## Work instruction
Would you return, word for word, the lines of the data below from the line with "bonne expérience en la matière, j'avoue avoir" through the line with "codes sur PC...", and no others?

## Input data
-=-=-

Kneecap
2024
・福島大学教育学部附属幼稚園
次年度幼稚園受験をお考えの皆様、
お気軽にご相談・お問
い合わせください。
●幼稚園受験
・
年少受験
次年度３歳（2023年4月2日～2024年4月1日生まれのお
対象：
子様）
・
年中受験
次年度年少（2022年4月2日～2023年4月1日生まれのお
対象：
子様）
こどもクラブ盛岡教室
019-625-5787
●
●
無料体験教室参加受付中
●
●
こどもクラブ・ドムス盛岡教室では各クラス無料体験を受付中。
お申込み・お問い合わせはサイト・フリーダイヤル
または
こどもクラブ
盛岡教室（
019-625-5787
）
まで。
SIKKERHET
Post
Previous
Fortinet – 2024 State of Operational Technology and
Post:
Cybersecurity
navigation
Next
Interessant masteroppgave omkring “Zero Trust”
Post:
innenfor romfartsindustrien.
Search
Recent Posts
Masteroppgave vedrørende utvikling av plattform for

-=-=-

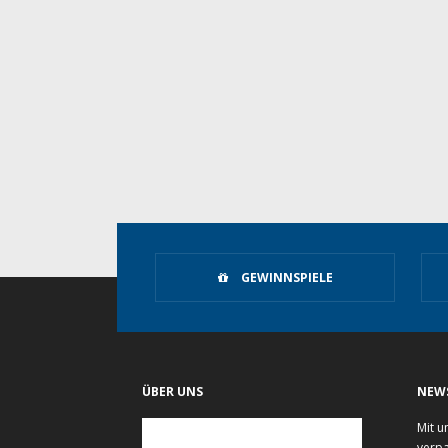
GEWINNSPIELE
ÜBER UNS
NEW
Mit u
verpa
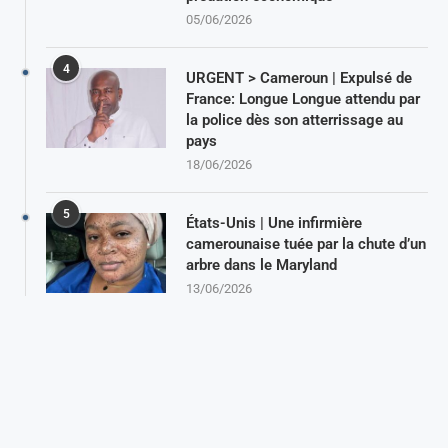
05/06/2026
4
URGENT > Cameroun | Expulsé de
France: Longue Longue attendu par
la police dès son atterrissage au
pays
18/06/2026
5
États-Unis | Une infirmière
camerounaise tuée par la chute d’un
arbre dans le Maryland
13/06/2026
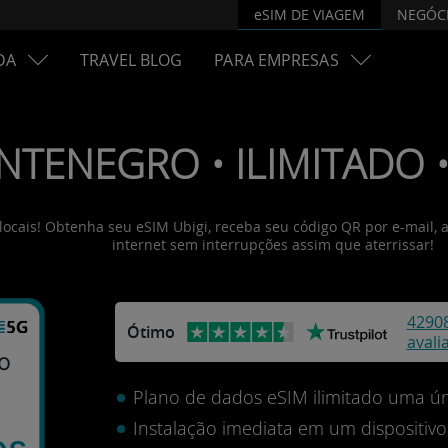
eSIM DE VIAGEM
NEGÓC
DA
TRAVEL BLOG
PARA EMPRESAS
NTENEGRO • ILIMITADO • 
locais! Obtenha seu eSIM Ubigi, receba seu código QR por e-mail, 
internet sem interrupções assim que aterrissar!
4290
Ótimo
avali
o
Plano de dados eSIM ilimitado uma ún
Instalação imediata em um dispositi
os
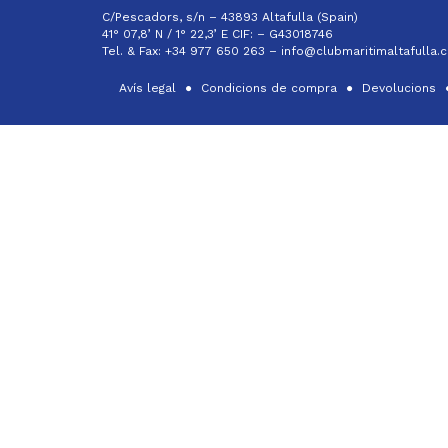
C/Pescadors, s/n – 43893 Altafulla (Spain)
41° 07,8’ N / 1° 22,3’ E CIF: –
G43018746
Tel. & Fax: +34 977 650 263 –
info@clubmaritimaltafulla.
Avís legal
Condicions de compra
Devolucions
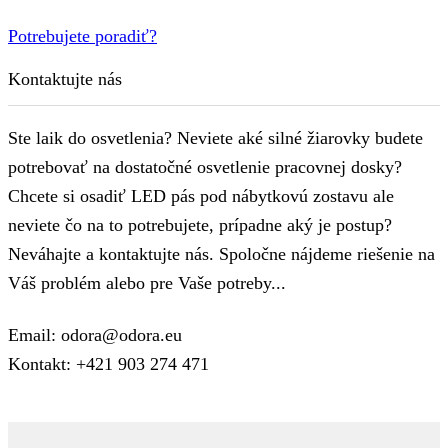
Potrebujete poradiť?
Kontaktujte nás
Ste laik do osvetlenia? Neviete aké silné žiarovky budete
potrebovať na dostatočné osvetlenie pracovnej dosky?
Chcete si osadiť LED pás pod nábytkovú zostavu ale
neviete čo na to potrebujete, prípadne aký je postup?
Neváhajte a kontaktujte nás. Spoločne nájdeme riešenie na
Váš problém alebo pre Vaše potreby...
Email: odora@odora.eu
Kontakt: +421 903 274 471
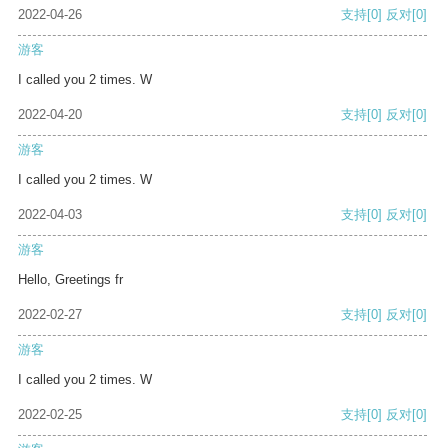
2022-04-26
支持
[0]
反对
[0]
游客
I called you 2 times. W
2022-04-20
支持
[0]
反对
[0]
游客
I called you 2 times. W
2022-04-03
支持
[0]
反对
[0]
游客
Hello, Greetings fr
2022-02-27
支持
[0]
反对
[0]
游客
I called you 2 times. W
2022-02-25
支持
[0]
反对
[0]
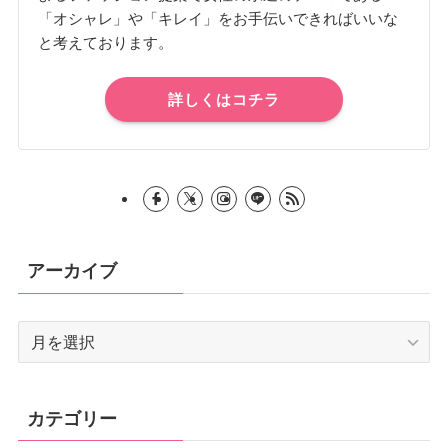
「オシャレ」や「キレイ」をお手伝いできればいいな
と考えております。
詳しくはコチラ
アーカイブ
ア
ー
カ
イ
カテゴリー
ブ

-=-=-

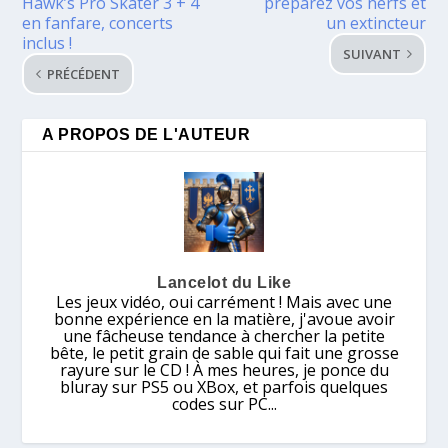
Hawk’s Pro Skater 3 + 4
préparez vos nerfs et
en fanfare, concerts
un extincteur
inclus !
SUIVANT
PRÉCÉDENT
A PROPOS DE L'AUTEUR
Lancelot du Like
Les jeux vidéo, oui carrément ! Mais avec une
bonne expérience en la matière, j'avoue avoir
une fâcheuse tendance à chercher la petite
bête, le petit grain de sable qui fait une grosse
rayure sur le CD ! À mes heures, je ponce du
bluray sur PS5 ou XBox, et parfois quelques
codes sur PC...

-=-=-

## Answer to the problem
bonne expérience en la matière, j'avoue avoir
une fâcheuse tendance à chercher la petite
bête, le petit grain de sable qui fait une grosse
rayure sur le CD ! À mes heures, je ponce du
bluray sur PS5 ou XBox, et parfois quelques
codes sur PC...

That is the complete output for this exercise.